Contact Behaviour

The question was asked of me the other day.   How does one train confidence on equipment?

My initial response is that is takes time and repetition to build confidence, so perhaps it’s another question that needs to be asked.

Perhaps the question is “my dog doesn’t like doing the down side of the dog walk” what can I do to help him through this?

First you need to ask yourself some questions.
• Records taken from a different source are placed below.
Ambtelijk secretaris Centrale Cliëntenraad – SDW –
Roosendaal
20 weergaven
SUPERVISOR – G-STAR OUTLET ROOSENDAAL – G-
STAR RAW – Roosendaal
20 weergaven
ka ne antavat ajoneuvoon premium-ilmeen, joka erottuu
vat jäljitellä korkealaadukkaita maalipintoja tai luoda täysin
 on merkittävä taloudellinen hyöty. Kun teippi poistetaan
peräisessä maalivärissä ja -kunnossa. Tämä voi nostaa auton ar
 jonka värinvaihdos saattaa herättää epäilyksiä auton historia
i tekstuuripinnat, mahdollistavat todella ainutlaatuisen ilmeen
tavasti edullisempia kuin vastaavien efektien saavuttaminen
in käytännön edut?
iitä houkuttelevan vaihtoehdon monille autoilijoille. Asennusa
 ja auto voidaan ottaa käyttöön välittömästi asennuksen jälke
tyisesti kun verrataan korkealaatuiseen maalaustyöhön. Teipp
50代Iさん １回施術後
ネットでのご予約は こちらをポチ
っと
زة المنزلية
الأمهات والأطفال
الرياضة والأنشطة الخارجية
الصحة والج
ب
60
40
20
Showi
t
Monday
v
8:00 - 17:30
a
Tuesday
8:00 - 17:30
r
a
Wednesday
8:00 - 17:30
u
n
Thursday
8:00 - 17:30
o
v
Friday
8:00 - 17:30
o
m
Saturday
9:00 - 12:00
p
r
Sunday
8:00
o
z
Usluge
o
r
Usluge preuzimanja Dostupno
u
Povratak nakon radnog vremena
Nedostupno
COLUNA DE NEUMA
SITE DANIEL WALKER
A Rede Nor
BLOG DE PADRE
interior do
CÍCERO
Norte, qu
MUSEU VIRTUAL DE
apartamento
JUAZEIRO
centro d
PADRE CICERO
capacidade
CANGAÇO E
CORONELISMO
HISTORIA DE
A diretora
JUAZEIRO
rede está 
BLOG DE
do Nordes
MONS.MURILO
  1. Does my dog do the down part on other pieces of agility equipment?  If so, what is different about this piece?  If not, then perhaps it’s a body awareness thing and the dog doesn’t know he can use his rear feet to help brace himself as well.  And then one needs to train rear end awareness.
  2. What type of contact behaviour am I training?  Do I for this piece of equipment need to modify my expectations?   For instance, My dog Sassy has a basic 2020 for the dog walk and teeter, but a running for the a-frame.  The angles are different for each.
  3.  Is there any way that your nerves are starting to show about how this dog performs this equipment that might have some bearing on the problem?
  4. Can you lower it?
  5. Can you teach him to walk back and forth on a plank on the ground?  Can he turn in a circle while staying on the board?   Will he do so confidently?

There may be other questions to ask, but this will get you started.

Making a Small Contact Trainer

From Karen through agility-equipment yahoo group

Here are instructions for a small and cheap Contact Trainer I built
to use in my living room. Perfect for practicing our 2-on/2-offs in
the house! The dimensions are 2’x 2’when folded, and materials cost
all of $33.75 at Home Depot. Feel free to fancy up my plans in your
own way!

2 – 2’x 2′ pieces of sub-floor ($8 each, in the plywood dept.)
2 – 12″ door hinges ($5 each)
2 – eyebolts ($.50 each)
2 – s-hooks ($.25 each)
1 – 2 1/2′ piece of chain ($1.25)
1 – can of yellow spray paint ($2.50)
1 – can of blue spray paint ($2.50)

tools: screwdriver, plus a hammer-n-nail or drill to start holes
pliers to close s-hooks
time: 1 hour or less

1. lay boards flat on floor and up against each other on one edge
2. attach the two door hinges along that edge
3. attach an eyebolt to the underside of each board, 6″ up from
bottom edge and centered
4. attach chain to the eyebolts with s-hooks
5. take outside and spray paint, 10′ of yellow, 14′ of blue

There you have it!

These can also be purchased ready made. What they are good for is training contact behaviour which is really important to do. Much training is devoted to this behaviour. They are good for small backyards, in the house, and so forth. Nice for training puppies since you don’t need them to access big equipment that, being puppies, they might fall off of and hurt themselves. Mind you, an even cheaper and safer way to train contact behaviours is to use steps. Or a piece of wood that can be leaned up against different things.